Great News! World Health Pandemic Treaty on Hold! By Brian Simpson
I saw this item at a number of dissent sites, then had to searchfor mainstream confirmation, but it seems to be true. The World Health Organization pandemic treaty ran into trouble during the previous meeting a few days ago. It is not exactly clear what caused the breakdown, given the way the WHO was so gung-ho about getting this treaty signed. There are indications that countries disagreed about fundamental issuers, not so much the one concerning us like national sovereignty, but things like sharing vaccines and other resources with the Third World.
The WHO has not given up, and is continuing with its program after the set back, but it does seem to be a major setback, and if there is a bird flu conspiracy, may impact upon that. But one point that comes from this is that nations will not, when push comes to shove, put big political issues to the forefront, such as an undermining of national sovereignty, but will on the face of it be concerned about the more technical economic issues. So, a strategy for undermining these globalist projects is to find technical errors and limitations in the proposal that are not easily repaired. That was the best way of finishing off various projects at a local level such as the Multifunction Polis project, the idea of building a futuristic Japanese city in the swamplands of Gillman, Adelaide. A bit before my activist time, but James Reed remembers this one, which Eric Butler of ALOR also fought.
https://merylnass.substack.com/p/some-good-news-the-treaty-negotiations
"Vis a vis my earlier post today on how the WHO's advice during COVID led to a series of disasters, Tedros is still whistling the same old tune today despite the facts:
"Where there is a will there is a way, so I am still positive, despite the outcome. There may be hiccups, but I don't call it failure," Tedros said. "You have really progressed a lot and done a lot."

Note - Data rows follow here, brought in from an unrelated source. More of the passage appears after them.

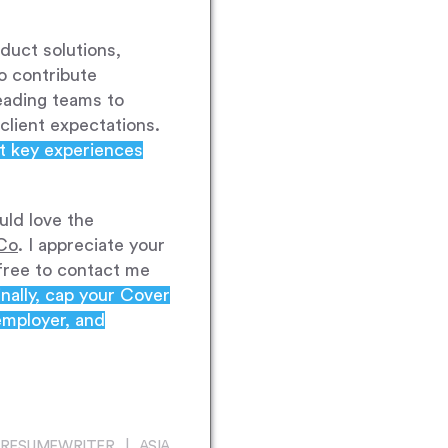
duct solutions,
o contribute
leading teams to
client expectations.
ght key experiences
uld love the
Co
. I appreciate your
 free to contact me
inally, cap your Cover
employer, and
RESUMEWRITER | ASIA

He urged people to remember the harsh impacts of the pandemic and the need to prevent the recurrence of the same scenario again – although memories of that period now seem to be fading.

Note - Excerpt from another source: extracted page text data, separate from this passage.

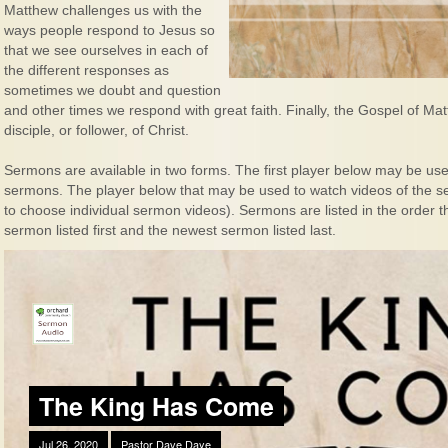
Matthew challenges us with the
ways people respond to Jesus so
that we see ourselves in each of
the different responses as
sometimes we doubt and question
and other times we respond with great faith. Finally, the Gospel of M
disciple, or follower, of Christ.
Sermons are available in two forms. The first player below may be used
sermons. The player below that may be used to watch videos of the ser
to choose individual sermon videos). Sermons are listed in the order 
sermon listed first and the newest sermon listed last.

"I don't know if there was anyone who has not been affected by COVID," he said. "Not only losing loved ones, but economic problems, loss of jobs, you name it. This impact was because the world was unprepared, and by the way, it still is."
"A global treaty to fight pandemics like COVID is going to have to wait: After more than two years of negotiations, rich and poor countries have failed — for now — to come up with a plan for how the world might respond to the next pandemic.
After COVID-19 triggered once-unthinkable lockdowns, upended economies and killed millions, leaders at the World Health Organization and worldwide vowed to do better in the future. In 2021, member countries asked the U.N. health agency to oversee negotiations to figure out how the world might better share scarce resources and stop future viruses from spreading globally.
On Friday, Roland Driece, co-chair of WHO's negotiating board for the agreement, acknowledged that countries were unable to come up with a draft. WHO had hoped a final draft treaty could be agreed on at its yearly meeting of health ministers starting Monday in Geneva.
"We are not where we hoped we would be when we started this process," he said, adding that finalizing an international agreement on how to respond to a pandemic was critical "for the sake of humanity."
Driece said the World Health Assembly next week would take up lessons from its work and plot the way forward, urging participants to make "the right decisions to take this process forward" to one day reach a pandemic agreement "because we need it."
The draft treaty had attempted to address the gap that occurred between COVID-19 vaccines in rich and poorer countries, which WHO Director-General Tedros Adhanom Ghebreyesus said amounted to "a catastrophic moral failure."
Addressing a sullen final day of negotiations, the WHO chief insisted, "This is not a failure."
"We will try everything — believing that anything is possible — and make this happen because the world still needs a pandemic treaty," he said. "Because many of the challenges that caused a serious impact during COVID-19 still exist."
The accord's aim was to set guidelines for how the WHO's 194 member countries might stop future pandemics and better share resources. But experts warned there were virtually no consequences for countries that don't comply.
The co-chairs of the treaty-drafting process didn't specify what caused the logjam, but diplomats have said vast differences remained over sharing of information about pathogens that emerge and the sharing of technologies to fight them.
The latest draft had proposed that WHO should get 20% of the production of pandemic-related products like tests, treatments and vaccines and urges countries to disclose their deals with private companies.
Earlier this month, U.S. Republican senators wrote to the Biden administration, arguing that the draft treaty focused on issues like "shredding intellectual property rights" and "supercharging the WHO." They urged Biden not to sign off."